• _What you should do_:
Take nothing but the lines from the one with "cereal bowl: none" through the one with "wine bottle: present" in the entries below, both ends kept, and return them exactly with pictures left out.

• _Material provided_:
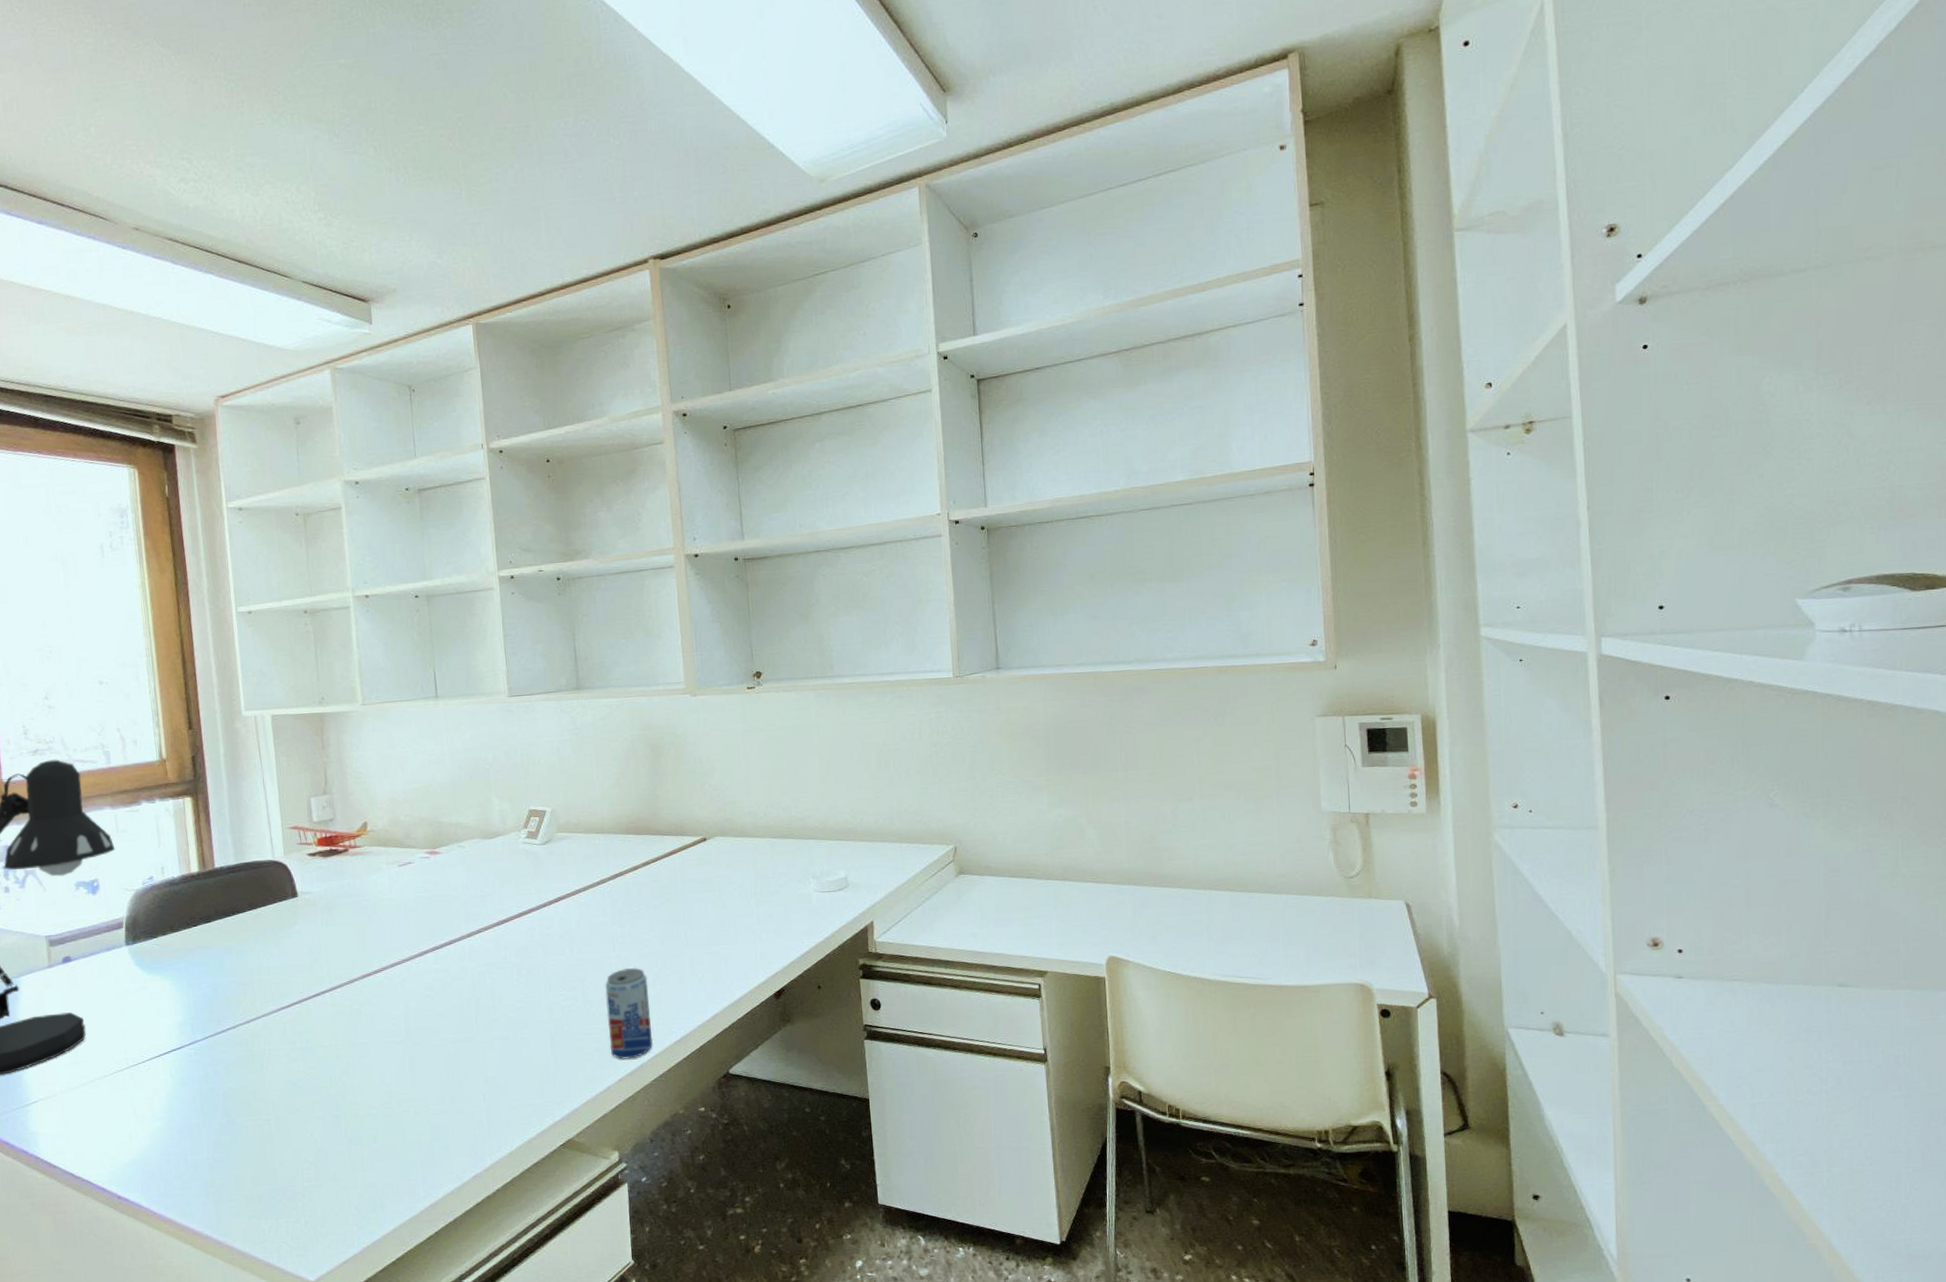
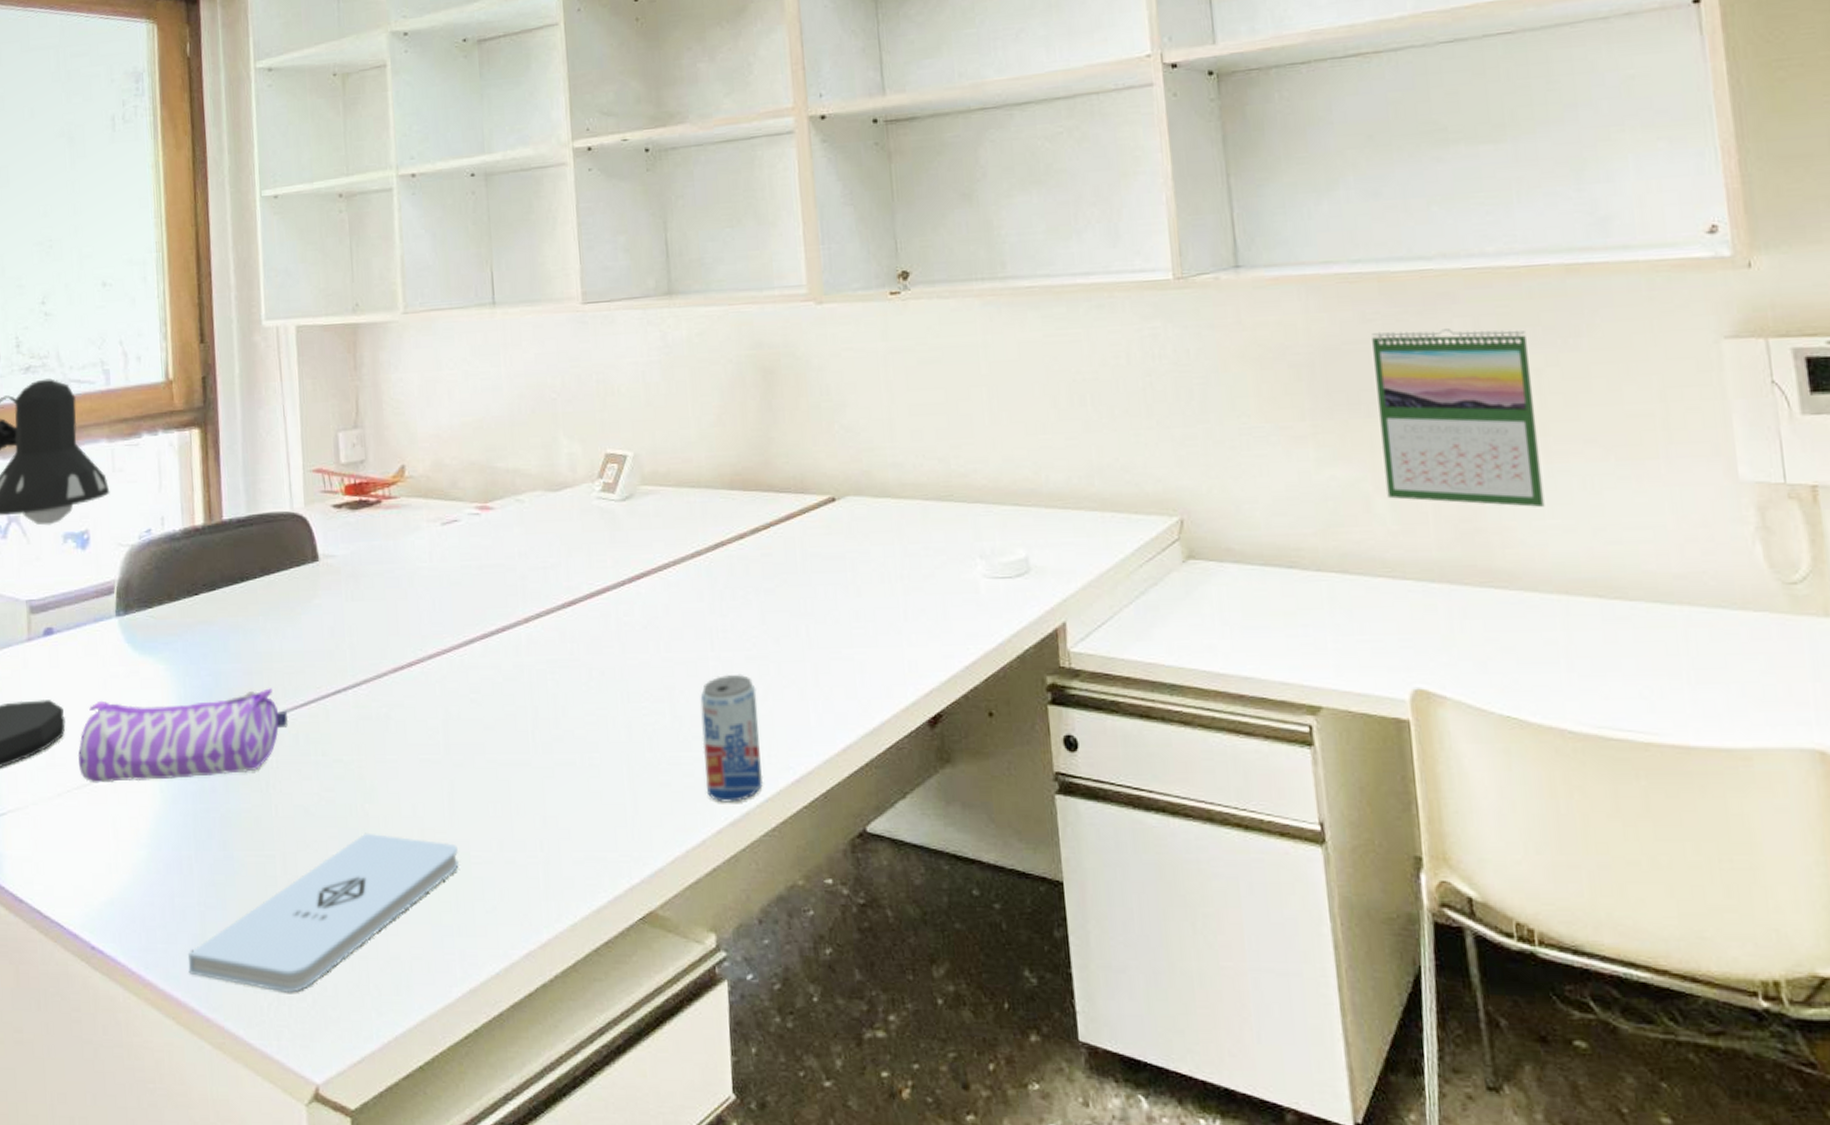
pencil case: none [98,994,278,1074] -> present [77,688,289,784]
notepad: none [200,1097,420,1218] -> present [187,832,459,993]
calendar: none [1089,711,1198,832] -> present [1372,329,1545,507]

...

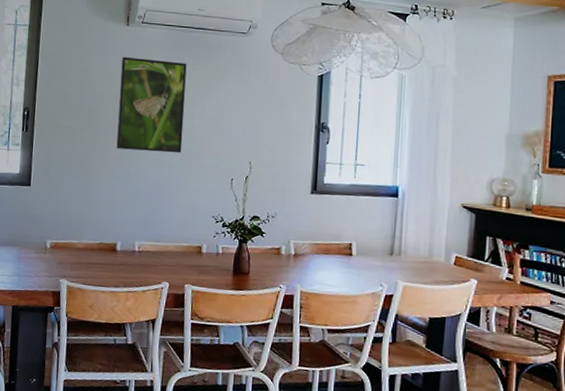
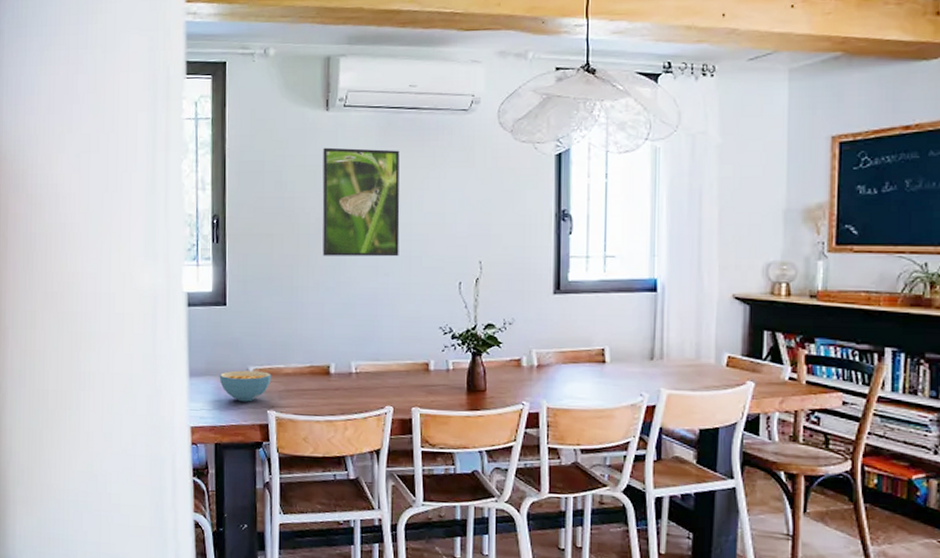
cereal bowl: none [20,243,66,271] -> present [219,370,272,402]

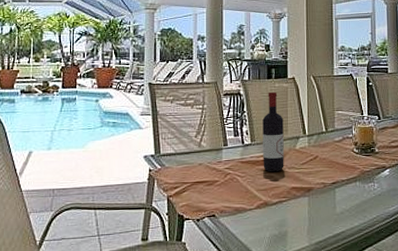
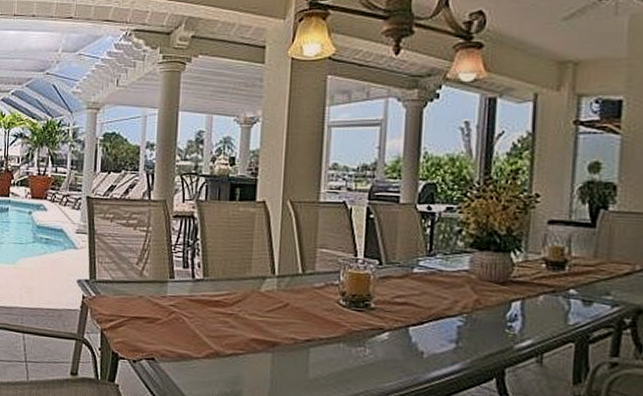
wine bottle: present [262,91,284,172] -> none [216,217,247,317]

--

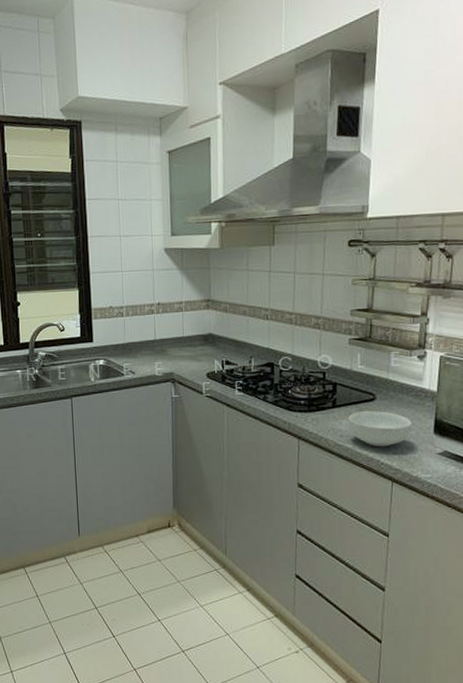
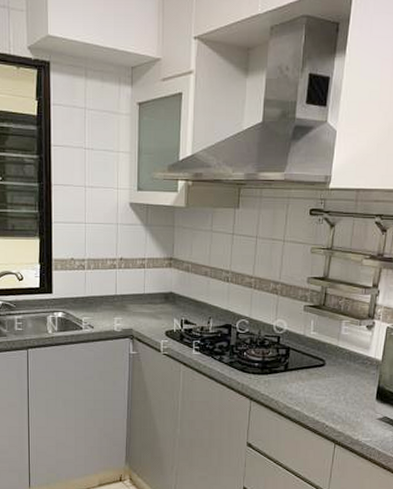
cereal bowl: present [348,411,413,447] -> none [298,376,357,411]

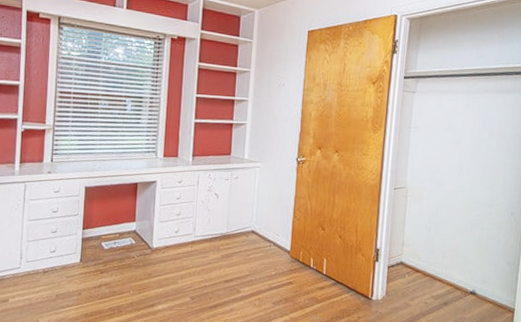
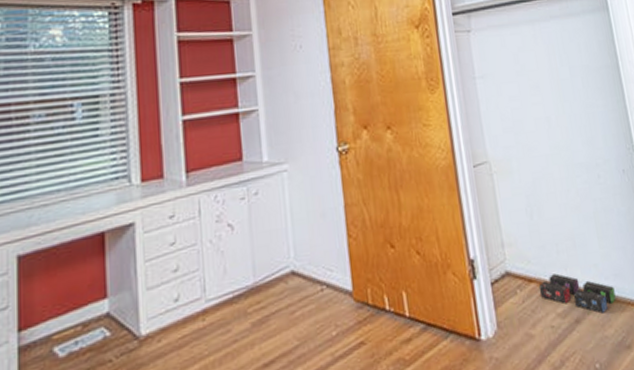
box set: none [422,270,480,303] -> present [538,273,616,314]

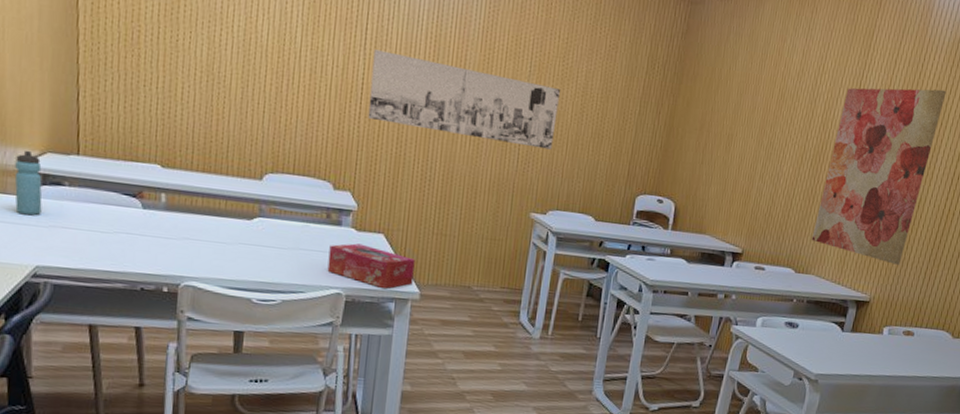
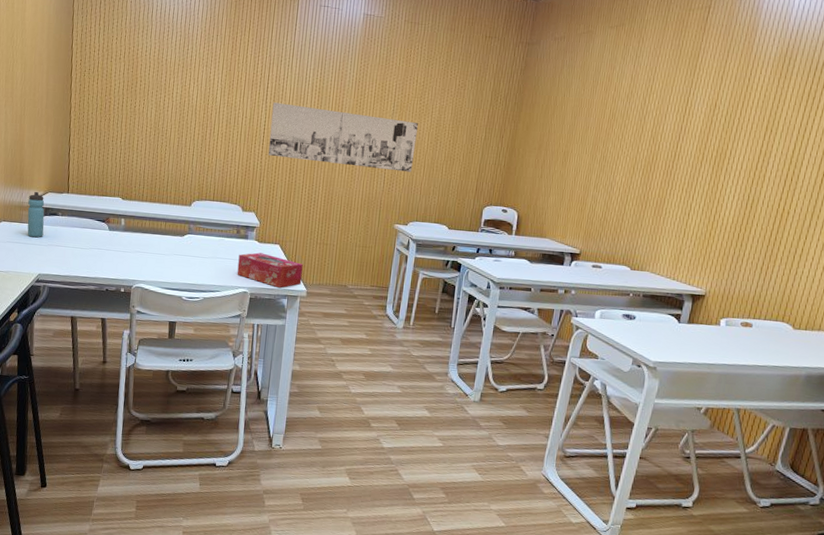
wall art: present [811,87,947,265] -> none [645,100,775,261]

• _Solved problem_:
cereal bowl: none [20,243,66,271] -> present [219,370,272,402]

wine bottle: present [262,91,284,172] -> none [216,217,247,317]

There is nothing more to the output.